WHAT YOU ARE ASKED TO DO
Reproduce the listing below line for line, leaving out the pictures.

⟨

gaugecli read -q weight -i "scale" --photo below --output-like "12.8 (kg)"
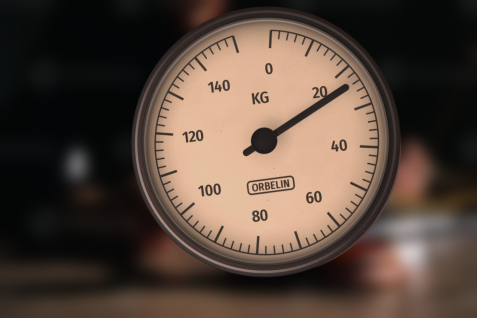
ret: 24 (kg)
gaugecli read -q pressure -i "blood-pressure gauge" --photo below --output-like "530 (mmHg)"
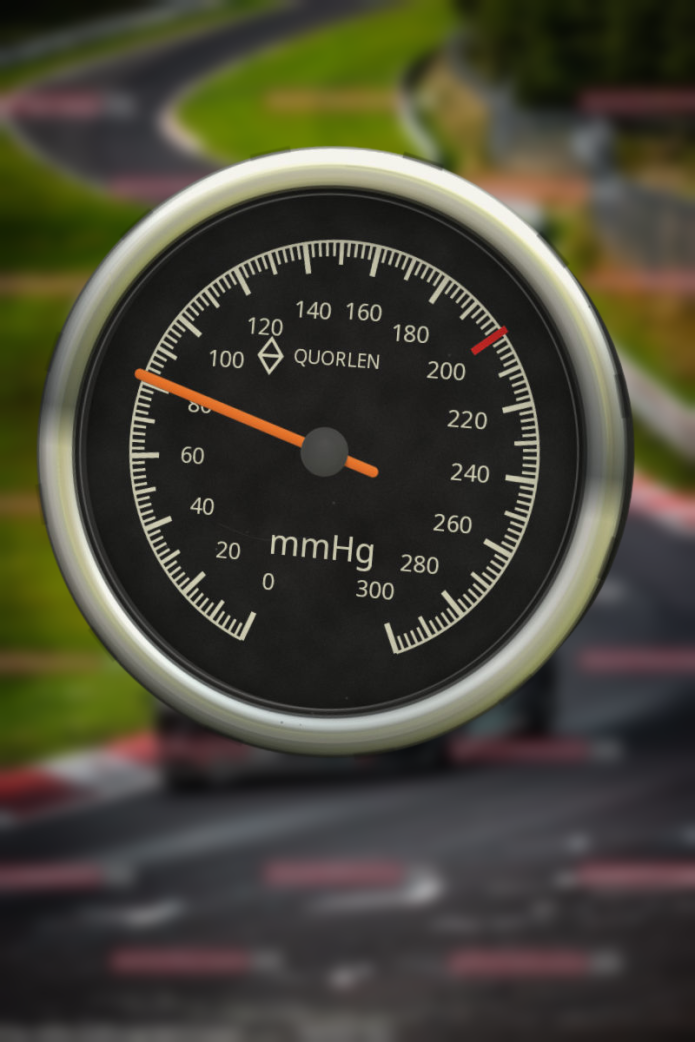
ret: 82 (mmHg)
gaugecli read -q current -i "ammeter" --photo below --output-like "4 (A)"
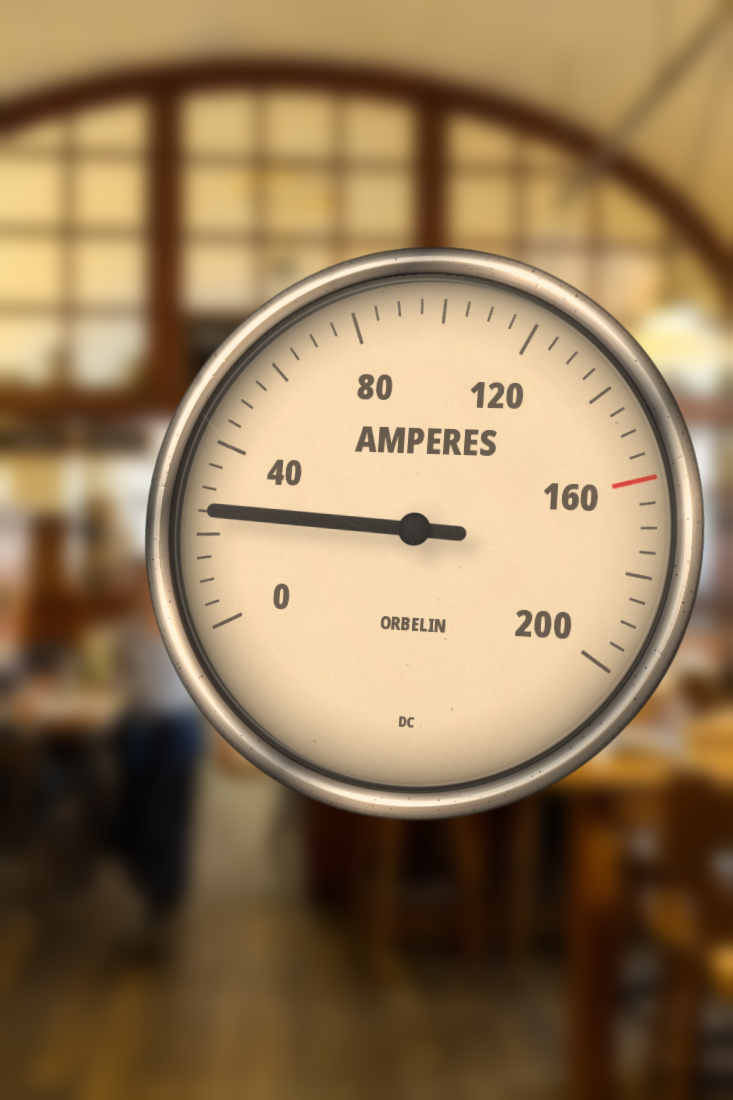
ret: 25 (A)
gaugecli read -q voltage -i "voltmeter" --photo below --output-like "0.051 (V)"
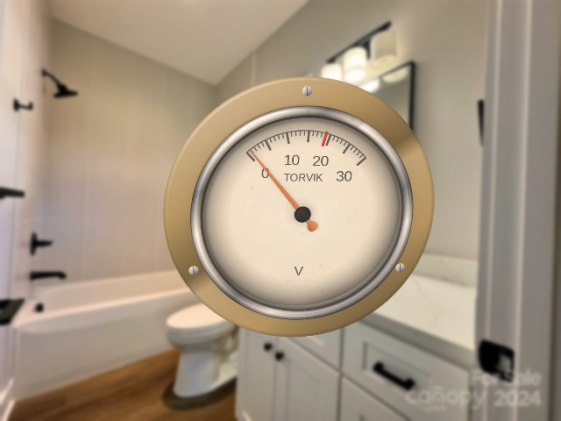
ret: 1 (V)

⟩

EXERCISE OUTPUT
gaugecli read -q weight -i "scale" --photo below --output-like "12.8 (kg)"
ret: 24 (kg)
gaugecli read -q pressure -i "blood-pressure gauge" --photo below --output-like "530 (mmHg)"
ret: 82 (mmHg)
gaugecli read -q current -i "ammeter" --photo below --output-like "4 (A)"
ret: 25 (A)
gaugecli read -q voltage -i "voltmeter" --photo below --output-like "0.051 (V)"
ret: 1 (V)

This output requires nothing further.